We all have at least 1,000,000 experiences per day. Seeing, walking, breathing, talking, listening, sitting, getting dressed, having a beer, driving to the mall. This list could easily extend to five or six feet in 10pt. font. But there are experiences, and then there are EXPERIENCES. Upper-case experiences are memorable, often as first-times. I remember the one and only time I got run over by a car.

I was in the 7th grade. I was carrying a paper flag I had made as a part of a class project showing the history of the American Flag. I took a shortcut home because I was in a hurry to get home to show my mother my flag. I skipped the intersection with the crossing guard and crossed where there were no crosswalks. I was j-walking. I had been told it was dangerous, but I didn’t care. I was in a hurry. I stepped into street without looking and was clipped by a big blue Oldsmobile that looked a lot like my neighbor’s car. It didn’t blow its horn. It didn’t slow down. It tore my paper flag out of my hand and I lost my balance and fell down on the pavement crying. Then, I got up, and this time, I looked both ways before I crossed the street.

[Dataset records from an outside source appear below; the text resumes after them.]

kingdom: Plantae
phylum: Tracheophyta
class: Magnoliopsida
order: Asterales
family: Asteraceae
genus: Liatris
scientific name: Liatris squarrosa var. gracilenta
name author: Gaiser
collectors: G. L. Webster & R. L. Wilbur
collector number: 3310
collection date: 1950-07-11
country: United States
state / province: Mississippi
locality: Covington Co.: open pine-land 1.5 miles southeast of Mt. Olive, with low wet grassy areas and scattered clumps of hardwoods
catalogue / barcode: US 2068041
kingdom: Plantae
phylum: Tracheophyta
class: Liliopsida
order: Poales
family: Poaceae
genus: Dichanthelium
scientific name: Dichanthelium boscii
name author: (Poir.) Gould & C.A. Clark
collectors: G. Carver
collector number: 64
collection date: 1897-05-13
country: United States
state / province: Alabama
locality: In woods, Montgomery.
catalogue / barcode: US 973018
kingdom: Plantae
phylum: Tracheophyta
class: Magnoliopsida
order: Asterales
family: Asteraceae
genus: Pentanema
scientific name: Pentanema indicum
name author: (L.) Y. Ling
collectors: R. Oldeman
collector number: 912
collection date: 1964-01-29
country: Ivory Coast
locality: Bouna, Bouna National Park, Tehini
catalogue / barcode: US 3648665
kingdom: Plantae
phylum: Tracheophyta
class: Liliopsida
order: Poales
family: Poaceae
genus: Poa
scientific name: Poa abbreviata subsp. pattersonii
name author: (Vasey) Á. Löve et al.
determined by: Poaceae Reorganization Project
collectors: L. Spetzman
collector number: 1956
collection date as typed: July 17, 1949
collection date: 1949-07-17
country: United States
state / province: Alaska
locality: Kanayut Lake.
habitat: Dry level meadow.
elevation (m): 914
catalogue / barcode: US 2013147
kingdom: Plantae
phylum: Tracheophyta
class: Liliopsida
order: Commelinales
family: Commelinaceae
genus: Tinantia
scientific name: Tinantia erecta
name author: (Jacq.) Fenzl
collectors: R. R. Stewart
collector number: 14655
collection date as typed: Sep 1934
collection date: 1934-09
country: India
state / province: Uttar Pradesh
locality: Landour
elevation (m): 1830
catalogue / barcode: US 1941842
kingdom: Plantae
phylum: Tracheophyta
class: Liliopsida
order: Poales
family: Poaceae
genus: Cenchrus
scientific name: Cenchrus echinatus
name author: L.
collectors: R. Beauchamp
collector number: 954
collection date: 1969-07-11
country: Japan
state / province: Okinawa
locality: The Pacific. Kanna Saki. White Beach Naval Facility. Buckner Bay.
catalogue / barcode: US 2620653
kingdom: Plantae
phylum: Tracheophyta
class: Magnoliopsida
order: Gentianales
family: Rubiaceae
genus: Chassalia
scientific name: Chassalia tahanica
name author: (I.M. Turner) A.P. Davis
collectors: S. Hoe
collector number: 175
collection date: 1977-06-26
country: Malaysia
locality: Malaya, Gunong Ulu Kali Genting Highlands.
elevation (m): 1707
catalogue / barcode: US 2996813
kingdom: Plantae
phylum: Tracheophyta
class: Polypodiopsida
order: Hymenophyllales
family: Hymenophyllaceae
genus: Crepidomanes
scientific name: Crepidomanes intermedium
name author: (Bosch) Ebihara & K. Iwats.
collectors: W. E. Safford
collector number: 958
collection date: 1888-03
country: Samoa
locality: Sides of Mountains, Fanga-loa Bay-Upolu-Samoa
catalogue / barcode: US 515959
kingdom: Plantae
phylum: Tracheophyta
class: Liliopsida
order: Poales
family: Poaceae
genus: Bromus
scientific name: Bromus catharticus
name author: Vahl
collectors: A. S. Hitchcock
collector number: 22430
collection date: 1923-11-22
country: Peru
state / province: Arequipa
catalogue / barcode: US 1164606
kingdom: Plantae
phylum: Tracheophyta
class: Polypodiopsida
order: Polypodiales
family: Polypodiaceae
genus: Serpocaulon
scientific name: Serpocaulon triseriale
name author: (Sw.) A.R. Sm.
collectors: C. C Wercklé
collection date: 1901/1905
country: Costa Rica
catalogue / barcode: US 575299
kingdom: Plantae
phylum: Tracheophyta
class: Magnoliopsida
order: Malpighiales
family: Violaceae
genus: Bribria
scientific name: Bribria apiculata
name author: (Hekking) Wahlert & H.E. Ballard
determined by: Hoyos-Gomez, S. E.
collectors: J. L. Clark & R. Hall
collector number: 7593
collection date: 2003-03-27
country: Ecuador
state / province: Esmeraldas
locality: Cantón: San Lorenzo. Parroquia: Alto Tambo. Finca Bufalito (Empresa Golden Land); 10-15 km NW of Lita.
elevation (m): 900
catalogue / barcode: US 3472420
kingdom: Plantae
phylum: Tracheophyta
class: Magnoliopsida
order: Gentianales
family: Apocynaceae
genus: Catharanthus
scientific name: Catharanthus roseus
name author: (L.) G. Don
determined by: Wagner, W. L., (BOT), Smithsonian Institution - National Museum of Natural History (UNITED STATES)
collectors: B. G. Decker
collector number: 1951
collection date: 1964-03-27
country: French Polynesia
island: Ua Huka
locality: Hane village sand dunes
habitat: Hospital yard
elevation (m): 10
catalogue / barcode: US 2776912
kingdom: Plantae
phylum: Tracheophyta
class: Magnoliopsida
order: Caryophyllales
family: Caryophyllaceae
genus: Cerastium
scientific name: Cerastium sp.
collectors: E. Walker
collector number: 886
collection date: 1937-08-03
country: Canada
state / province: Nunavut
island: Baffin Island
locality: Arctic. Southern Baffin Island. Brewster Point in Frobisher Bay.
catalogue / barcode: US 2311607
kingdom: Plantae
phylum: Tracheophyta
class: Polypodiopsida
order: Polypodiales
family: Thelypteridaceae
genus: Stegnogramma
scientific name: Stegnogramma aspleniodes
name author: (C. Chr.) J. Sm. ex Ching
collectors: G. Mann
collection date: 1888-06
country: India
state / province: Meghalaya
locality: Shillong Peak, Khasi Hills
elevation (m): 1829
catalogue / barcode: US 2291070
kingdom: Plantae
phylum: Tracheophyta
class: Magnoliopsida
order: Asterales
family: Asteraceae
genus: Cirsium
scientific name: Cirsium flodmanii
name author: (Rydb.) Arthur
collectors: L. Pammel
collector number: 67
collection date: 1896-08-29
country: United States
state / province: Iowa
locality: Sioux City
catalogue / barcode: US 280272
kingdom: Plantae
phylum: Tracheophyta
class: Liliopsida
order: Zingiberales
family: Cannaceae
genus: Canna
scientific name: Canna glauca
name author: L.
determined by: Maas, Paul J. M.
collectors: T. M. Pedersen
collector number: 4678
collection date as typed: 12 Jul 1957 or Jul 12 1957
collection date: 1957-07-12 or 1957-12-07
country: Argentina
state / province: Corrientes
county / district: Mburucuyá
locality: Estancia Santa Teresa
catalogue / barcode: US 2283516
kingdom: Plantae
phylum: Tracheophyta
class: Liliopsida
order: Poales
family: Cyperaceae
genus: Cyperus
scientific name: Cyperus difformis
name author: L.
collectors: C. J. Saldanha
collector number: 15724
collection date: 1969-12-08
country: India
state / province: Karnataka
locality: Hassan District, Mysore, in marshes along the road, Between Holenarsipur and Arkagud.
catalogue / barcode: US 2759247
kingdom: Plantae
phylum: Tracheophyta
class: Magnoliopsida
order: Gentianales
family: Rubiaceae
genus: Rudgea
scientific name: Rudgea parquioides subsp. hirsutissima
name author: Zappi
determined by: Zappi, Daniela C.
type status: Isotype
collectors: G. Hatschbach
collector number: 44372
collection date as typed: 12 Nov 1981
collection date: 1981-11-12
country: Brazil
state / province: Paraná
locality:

I got home, and I was right, the blue Oldsmobile was parked in my neighbor’s driveway! My neighbor, and my best friend Billy, came running across the yard. He asked if I was ok, then he told me he had taken the family car joyriding while his father and mother were sleeping off one of their many binges. Eddie Baskle, an older kid, had talked him into it, like he always did: getting younger gullible kids in trouble: he was a menace. He had stayed back so many times, he was eligible to vote in the 7th grade.

After I punched Billy in the stomach for what he had done to me, we decided to “take care” of Eddie, but we couldn’t decide what to do. First, we considered pushing him out in traffic so he would be run over. But we decided we did not want to kill hm. Then, we considered a couple of non-fatal accident scenarios. We would tell him about the glory hole that was located in the Speedy Mart men’s room. It would be fake—me and Billy would make it. My dad had recently purchased a set of hedge clippers so, when he was sober, he could cut back our out-of-control hedge. Our plan was to lop off Eddie’s wiener with the hedge clippers. Then, we realized it was too crazy and too violent, even for us. It was like a scene out of a horror movie. Finally, we settled on x-lax, a chocolate candy-like laxative. We’d wrap it in foil and tell Eddie it was candy. We would make sure he ate it at the start of school in the morning, so the laxative would take effect around noon. And it did!

We did as planned. Eddie jumped up from the lunchroom table he was sitting at and ran to the boys room with a steaming brown stain on the back of his pants and down his pants leg. He made a squishy noise as he ran, crying and swearing at the same time. The school nurse gave Eddie a gown to wear until his mom could drop off some clean pants, socks and underwear. Eddie had an important math test that he couldn’t miss and had to wear the gown to the test. He was mercilessly taunted by his classmates and earned the nickname “King Poop.”

Eddie knew it was me and Billy who put him in poopy hell, but he never retaliated. His x-lax experience had taught him a lesson. Now, he volunteers at a nearby soup kitchen where, unfortunately, they have recurring outbreaks of intestinal flu. So far, Eddie has managed to evade the runs. There are suspicions.


Definition courtesy of “Silva Rhetoricae” (rhetoric.byu.edu).